===== 掲載本文

抄録
背景:ASOによる経皮的心房中隔欠損閉鎖術は, 2005年3月以降わが国で承認されて以来2009年7月までに, 1,000例以上の症例に対し試みられている一方で, 2例のerosionや6例の脱落の有害事象が発生している.
方法:2006年8月から2009年7月までASOによる経皮的心房中隔欠損閉鎖術を試みた117例と外科手術実施55例を対象とし経皮的心房中隔欠損閉鎖術の有効性や安全性の後方視的検討を行った.

==========

課題 -
A: 心房中隔欠損閉鎖術の抄録と照らし合わせ、次の(i)〜(iii)がその内容に合うかどうかを「はい」か「いいえ」で答え、判断の決め手となる本文の語句を引用せよ。(i) ASOによる閉鎖術がわが国で承認されたのは2005年3月以降である。(ii) 脱落の有害事象は2例発生している。(iii) 検討の対象となった外科手術実施例は117例である。
B: 心房中隔欠損閉鎖術の抄録の続きを、最後の文の後から引き取って書け。
資料は、この抄録とは別の出典から取ったものである。

===== 掲載資料

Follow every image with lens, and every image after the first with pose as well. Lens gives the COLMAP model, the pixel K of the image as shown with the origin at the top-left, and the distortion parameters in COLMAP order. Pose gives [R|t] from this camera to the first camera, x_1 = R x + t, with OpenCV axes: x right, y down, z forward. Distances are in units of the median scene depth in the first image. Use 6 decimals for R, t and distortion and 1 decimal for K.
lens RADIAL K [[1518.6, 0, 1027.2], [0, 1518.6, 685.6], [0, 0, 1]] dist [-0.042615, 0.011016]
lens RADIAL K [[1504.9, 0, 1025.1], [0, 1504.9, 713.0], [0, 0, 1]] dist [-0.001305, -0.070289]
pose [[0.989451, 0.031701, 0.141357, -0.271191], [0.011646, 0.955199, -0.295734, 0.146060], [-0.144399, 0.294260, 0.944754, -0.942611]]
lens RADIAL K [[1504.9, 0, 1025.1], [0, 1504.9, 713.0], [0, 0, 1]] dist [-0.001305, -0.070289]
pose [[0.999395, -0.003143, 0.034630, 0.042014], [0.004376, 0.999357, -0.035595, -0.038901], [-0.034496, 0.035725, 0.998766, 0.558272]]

==========

解答 -
A:
(i) はい。「2005年3月以降わが国で承認されて以来」
(ii) いいえ。「6例の脱落の有害事象が発生している」
(iii) いいえ。「外科手術実施55例」

B:
結果:年齢は, ASOによる経皮的心房中隔欠損閉鎖術群, 外科手術群でそれぞれ9±4歳, 6±3歳, 体重は29±15 kg, 19±9 kg, 心房中隔欠損ASDの欠損孔径はsizing balloonによる計測値15±4 mm, 直視下実測値18±4 mm. 平均入院日数は5日, 6日. 入院費は1.4±0.4×106円, 1.6±0.3×106円であった. ASOを用いた経皮的心房中隔欠損閉鎖術群に2 mm以上の遺残短絡症例やerosionの発生や閉鎖栓の脱落など重篤な合併症は認めなかった.
結論:二次孔欠損型心房中隔欠損例の2/3の症例に, ASOを用いた経皮的心房中隔欠損閉鎖術が可能で, 本治療は低侵襲, かつ安全である. 外科手術と比較として遜色ない成績が得られた.